# Proving/deriving first fundamental theorem of calc

1. May 6, 2013

### 1MileCrash

I know this is going to be atrociously bad, but I like to try to prove things.

$\frac{f(x+\Delta x) - f(x)}{ \Delta x} = \frac{\Delta y}{\Delta x}$

$=> f(x+\Delta x) - f(x) = \frac{\Delta y}{\Delta x} \Delta x$

$=> f(x+\Delta x) = \frac{\Delta y}{\Delta x} \Delta x + f(x)$

Now, express x as (x2 + delta x) and define f(x) in the same way we just defined f(x+deltax)

$=> f(x+\Delta x) = \frac{\Delta y}{\Delta x} \Delta x + \frac{\Delta y}{\Delta x} \Delta x + f(x2)$

We could now express x2 as (x3 + delta x) and define f(x2) in a similar way again.

$=> f(x+\Delta x) = \frac{\Delta y}{\Delta x} \Delta x + \frac{\Delta y}{\Delta x} \Delta x + \frac{\Delta y}{\Delta x} \Delta x + f(x3)$

(I should have subscripts or something similar, because these delta y/delta x's are not all the same thing, but bear with me :)

It is clear that repeating this process over and over becomes a sum of all delta x/ delta y

$=> f(x+\Delta x) = \sum \frac{\Delta y}{\Delta x} \Delta x$

If we take the limit of both sides as delta x approaches 0, the left side becomes f(x) and the right side becomes the definition of the integral.

$f(x) = \int f'(x) dx$

I know a lot of things are messed up about it, I think I need to name all my different x's and y's for starters, and I'm sure I said a lot of things that didn't make sense as well, but this is a 10 minute attempt.

Any input is appreciated.

Last edited by a moderator: May 8, 2013
2. May 6, 2013

### mathman

You have the general idea.

3. May 6, 2013

### 1MileCrash

That's quite surprising.

4. May 6, 2013

### Stephen Tashi

Doesn't that demonstration use $\triangle y$ to stand for more than one quantity?
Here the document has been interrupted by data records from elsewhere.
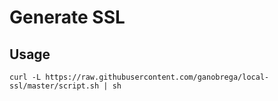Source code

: # Generate SSL

## Usage
`curl -L https://raw.githubusercontent.com/ganobrega/local-ssl/master/script.sh | sh`
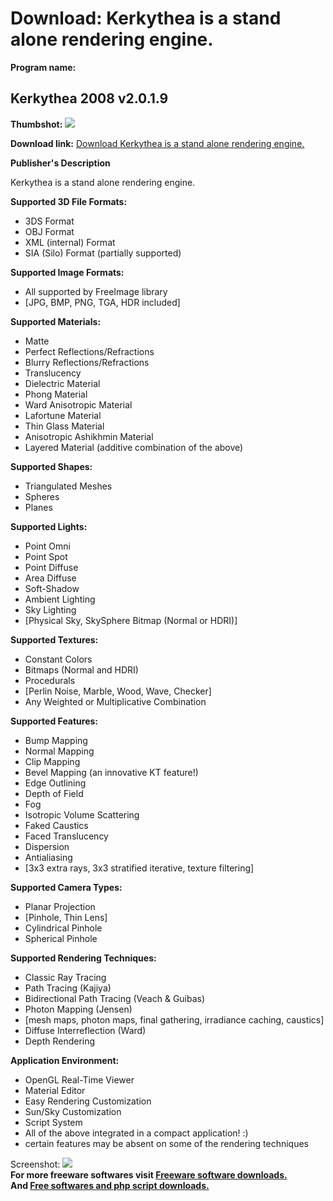 # Download: Kerkythea is a stand alone rendering engine.

**Program name:**

## Kerkythea 2008 v2.0.1.9

  
**Thumbshot:** ![](http://www.freewarefiles.com/screenshot/kerkythea_md.gif)   
  
**Download link:** [Download Kerkythea is a stand alone rendering engine.](http://freesoftwares.boysofts.com/Kerkythea_program_21657.html)  
  


**Publisher's Description**  
  


Kerkythea is a stand alone rendering engine. 

**Supported 3D File Formats:**

  * 3DS Format 
  * OBJ Format 
  * XML (internal) Format 
  * SIA (Silo) Format (partially supported) 

**Supported Image Formats:**

  * All supported by FreeImage library 
  * [JPG, BMP, PNG, TGA, HDR included] 

**Supported Materials:**

  * Matte 
  * Perfect Reflections/Refractions 
  * Blurry Reflections/Refractions 
  * Translucency 
  * Dielectric Material 
  * Phong Material 
  * Ward Anisotropic Material 
  * Lafortune Material 
  * Thin Glass Material 
  * Anisotropic Ashikhmin Material 
  * Layered Material (additive combination of the above) 

**Supported Shapes:**

  * Triangulated Meshes 
  * Spheres 
  * Planes 

**Supported Lights:**

  * Point Omni 
  * Point Spot 
  * Point Diffuse 
  * Area Diffuse 
  * Soft-Shadow 
  * Ambient Lighting 
  * Sky Lighting 
  * [Physical Sky, SkySphere Bitmap (Normal or HDRI)] 

**Supported Textures:**

  * Constant Colors 
  * Bitmaps (Normal and HDRI) 
  * Procedurals 
  * [Perlin Noise, Marble, Wood, Wave, Checker] 
  * Any Weighted or Multiplicative Combination 

**Supported Features:**

  * Bump Mapping 
  * Normal Mapping 
  * Clip Mapping 
  * Bevel Mapping (an innovative KT feature!) 
  * Edge Outlining 
  * Depth of Field 
  * Fog 
  * Isotropic Volume Scattering 
  * Faked Caustics 
  * Faced Translucency 
  * Dispersion 
  * Antialiasing 
  * [3x3 extra rays, 3x3 stratified iterative, texture filtering] 

**Supported Camera Types:**

  * Planar Projection 
  * [Pinhole, Thin Lens] 
  * Cylindrical Pinhole 
  * Spherical Pinhole 

**Supported Rendering Techniques:**

  * Classic Ray Tracing 
  * Path Tracing (Kajiya) 
  * Bidirectional Path Tracing (Veach & Guibas) 
  * Photon Mapping (Jensen) 
  * [mesh maps, photon maps, final gathering, irradiance caching, caustics] 
  * Diffuse Interreflection (Ward) 
  * Depth Rendering 

**Application Environment:**

  * OpenGL Real-Time Viewer 
  * Material Editor 
  * Easy Rendering Customization 
  * Sun/Sky Customization 
  * Script System 
  * All of the above integrated in a compact application! :) 
  * certain features may be absent on some of the rendering techniques 

  
  
Screenshot: ![](http://www.freewarefiles.com/screenshot/kerkythea.gif)   
**For more freeware softwares visit [Freeware software downloads.](http://freesoftwares.boysofts.com/)**   
**And [Free softwares and php script downloads.](http://www.boysofts.com/)**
Is $\triangle y$ going to be $f(x_2) - f(x_1)$ or is it going to be $f(x_3) - f(x_2)$ etc. ? I think you need subscripts to distinguish the $\triangle y$'s.

I think your idea amounts to proving the fundamental theorem of calculus from an agrument using the Calculus of Finite Differences.

5. May 7, 2013

### 1MileCrash

Yes, as noted those delta y's are all different. I definitely need subscripts, I'll try to rewrite it sometime today.
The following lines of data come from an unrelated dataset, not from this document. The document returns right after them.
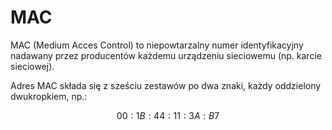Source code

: # MAC
MAC (Medium Acces Control) to niepowtarzalny numer identyfikacyjny nadawany przez producentów każdemu urządzeniu sieciowemu (np. karcie sieciowej).

Adres MAC składa się z sześciu zestawów po dwa znaki, każdy oddzielony dwukropkiem, np.:

$$00:1B:44:11:3A:B7$$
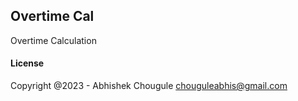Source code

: ## Overtime Cal

Overtime Calculation

#### License

Copyright @2023 - Abhishek Chougule chouguleabhis@gmail.com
I don't know what the Calculus of Finite differences is, but I'll check it out. My direction was just based off "the derivative is the quotient of a difference, and the integral is the sum of a product." Knowing that that was inverse-like, I figured that solving for f(x+h) in the derivative definition could give me something integral-like.
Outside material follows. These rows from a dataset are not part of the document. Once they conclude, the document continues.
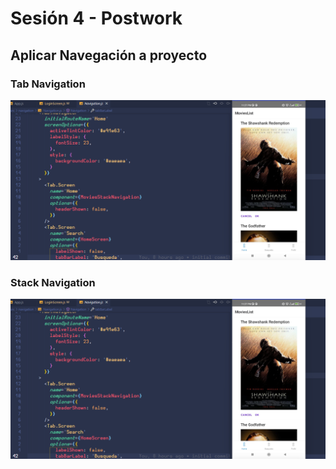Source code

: # Sesión 4 - Postwork

## Aplicar Navegación a proyecto

### Tab Navigation

![Navigation-1](./images/navigation-1.png)

### Stack Navigation

![Navigation-1](./images/navigation-1.png)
The only hurdle is that the derivative is "of a point" while the integral isn't, which I'm guessing is the reason why the sum of all of the delta y/delta x makes an appearance, as opposed to two terms as in the derivative.

Last edited: May 7, 2013
6. May 7, 2013

### Stephen Tashi

A basic idea in the Calculus Of Finite Differences is the relation between summation and differencing.
Let $h$ be a given constant. For a function $G(x)$ , define the function $F$ whose domain will be the integers by $F(k) = G(kn).$.

Define the function $f(k) = \triangle F(k) = F(k+1) - F(k)$

If we face the problem of doing a summation $S = \sum_{i=1}^n f(n)$ then this amounts to the easy "telescoping" sum:

$S = f(1) + f(2) + .. .+ f(n) = (F(2)-F(1)) + (F(3)-F(2)) + ... +(F(N+1)-F(N))$
$= F(N+1) - F(1)$

One can approach doing finite a summation of a function $f$ as a process of seeking an "anti-difference" function for $f$.

7. May 7, 2013

### Stephen Tashi

I meant $F(k) = G(kh)$ of course.